Joels Penis - Look, if Joel is really drunk, he'll stick that thing anywhere, ok? Yeah, its gross, but isn't it best that I warned you?
Tree Beavers - We got these weird things in the woods here. We don't know what the hell they are, so we call them Tree Beavers. These creepy things that live in trees that sort of look like beavers, but aren't. They were responsible for 2 deaths citywide last year, and gnawed the shit out of Doug's tent.
The River and all the creatures within - The river is closer than you think. Sometimes some of the toxic crap washes up on shore not too far away, and someone may eat it. Stupid but true.
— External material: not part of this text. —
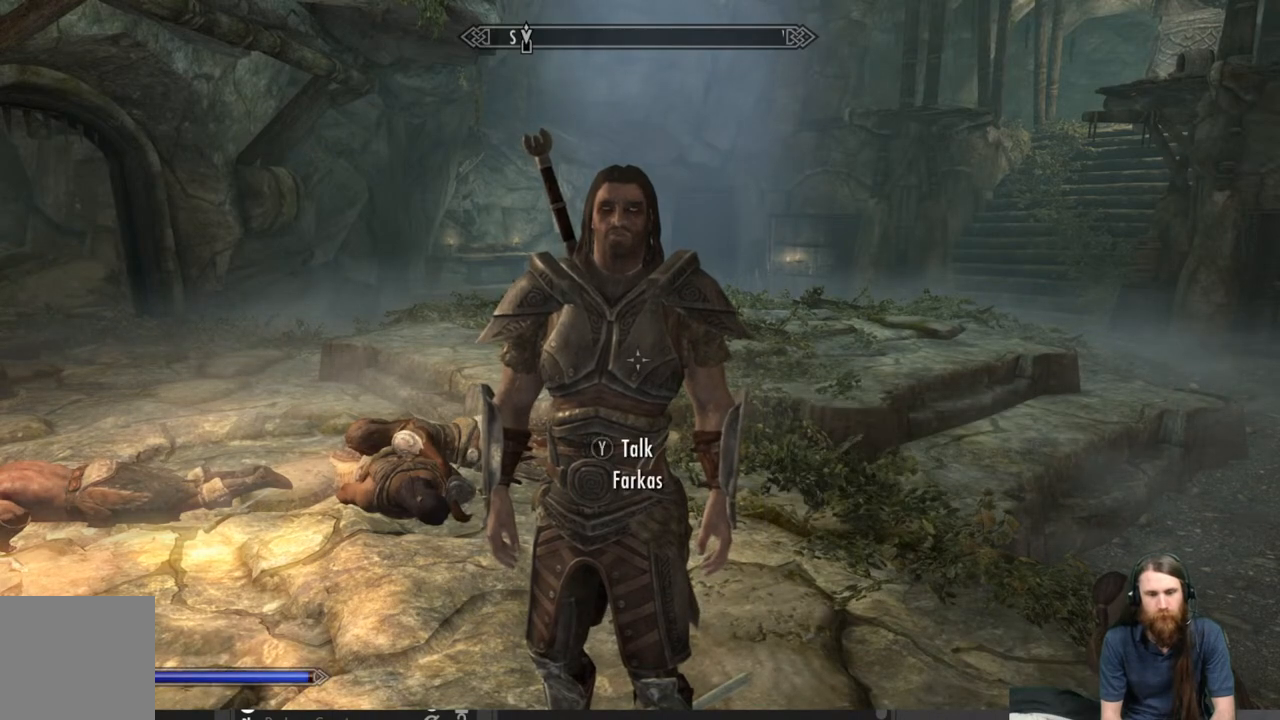
Gameplay with a controller (Xbox layout); each line is a JSON object with the inputs held at the frame after it. "events" lists button and stick changes between this image and that frame as [ms after this image, input, new state], when the widget could be followed in between.
{"buttons": [], "left_stick": "center", "right_stick": "center", "events": []}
"Chad" - a strange creature of the woods, neither man nor animal, but simply a beast known only as "Chad". Many believe "Chad" is indestructable, and he may very well be. Late nights one may hear his call, searching for his beloved Stacy. A yelp, or a call of "Can you dig it?" can be heard as he approaches. His prescence is nothing short of astonishing, and he stills all in his path as you can simply feel his approach (when he wants you to that is). W a t c h o u t.
Little pussy-cheapass-chronicmasturbating-bastards - There's these wimpy guys that may try to beat on you if you are alone and there are about six or more of them. Actually, they'll hit you from behind with something like a pipe or a beer bottle and then just gang up on you like the worthless little loser brats they are. You may also find them having sexual relations with their family members. If there is more than one of you however, you rarely have to worry.